Ему пришлось найти в себе силы встать, добудиться Никиту и велеть немедля бежать за доктором. Право, Алексей предпочел бы мгновенную смерть угрызениям совести, но боль терпеть он не желал.
Явился старый полковой лекарь, с рукою столь же умелою, твердою, сколь и легкою. Не вдаваясь в расспросы, он велел молодому князю осушить изрядную чару водки и, выждав минут с десяток, когда тот лишился всяческих чувств, обмыл его окровавленное лицо, очистил рану, а потом зашил ее мелкими, едва различимыми стежками, с ловкостью, проворством и умением, сделавшими бы честь любой белошвейке. Лекарь не ушел до тех пор, пока не втемяшил Никите все правила ухода за Алексеевою раною, которая, не являясь опасною, могла в случае воспаления шва изуродовать пригожее лицо молодого человека. Никита ни умом, ни памятливостью от роду не блистал, а потому доктору под конец пришлось прибегнуть к первоначальному значению слова «втемяшить «, то есть в темя вбить, и эти крайние меры в сочетании со страхом перед господским гневом дали благой результат: Никита вполне удовлетворительно повторил порядок ухода за раненым и побожился, что от ранжиру сего не отступит ни под каким видом. После этого лекарь отправился восвояси досыпать, оставив Никиту клевать носом у изголовья господина своего.
Алексей очнулся от своего сна-обморока лишь через сутки после операции и, бросив всего один взгляд в зеркало на пылающий рубец, велел закладывать коляску и вести себя в Починковское имение.
Нижний, со всеми его воспоминаниями, сделался невыносим. Алексею даже Бутурлина не хотелось видеть. Так раскаявшемуся преступнику мучительно новое напоминание о деле рук своих.
Он был молод, здрав телесно, и не рана его теперь терзала, но осознание содеянного.

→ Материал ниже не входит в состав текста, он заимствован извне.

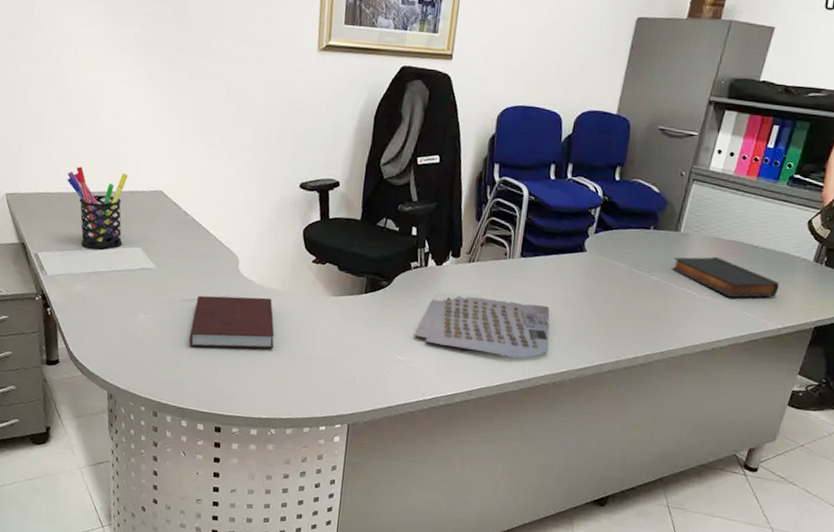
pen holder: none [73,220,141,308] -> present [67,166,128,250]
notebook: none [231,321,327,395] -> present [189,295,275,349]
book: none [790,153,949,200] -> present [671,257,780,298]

К чести Алексея следует сказать, что история собственного происхождения потрясла его куда меньше, нежели то, что случилось с Лисонькою и Неонилою Федоровной. Когда он трясся в возке и потом, позже, когда уже прибыл под своды своего нового починковского дома, где еще витал запах свежеструганного дерева, беленькое личико Лисоньки снова и снова вставало пред ним, с этими ее влажно смеющимися глазами, и Алексей, стискивая зубы, чтобы сдержать слезы, понял наконец-то, почему такой покой, такая радость охватывали его при взгляде этих глаз. Они напоминали ему бесконечно милые, любящие глаза княгини Марьи Павловны, оттого и мнились столь родными и близкими!
Теперь он не понимал, как мог вожделеть ее. Теперь она пробуждала в нем только безграничную нежность, желание защитить, оберечь…
«Сестра. Сестра. Она была мне сестра!» Он вспоминал ее худенькие плечики, согбенные над шитьем, лукавую улыбку и слезинку, быстро бегущую по прозрачно-розовой щеке.
Она была его сестра. И какая же красавица! Ему было чем гордиться как брату. Сложись жизнь иначе, он мог бы с вежливой небрежностью представлять ей своих приятелей, а потом с особенною, хозяйскою, братскою насмешливостью наблюдать, в какое ошеломление повергала их нежная прелесть Лисоньки. Так он и называл бы ее: «Моя Лисонька!» Они поверяли бы друг другу все свои тайны, вплоть до самых заветных, они были бы счастьем и отрадою для родительского сердца – сложись жизнь иначе!.. И он бился головою о диванный валик в своей курительной комнате, бился до боли. Но не брала его боль, не брало вино, не давал желанной одури табак. И снова, снова завидев в зеркале отражение бледного своего лица с красной кривой линией шрама, Алексей отшатывался от него с ненавистью, словно от образа врага. И сон его не брал; это было не просто раскаяние виновного человека, но нечто большее, нечто высшее, восходящее к Верховному Законодателю – богу… Рана его была божья кара, думал Алексей и склонялся пред нею, и порою даже с благодарностью ощупывал саднящий шрам, видя в нем нечто вроде позорного клейма, вполне им заслуженного и почти желанного.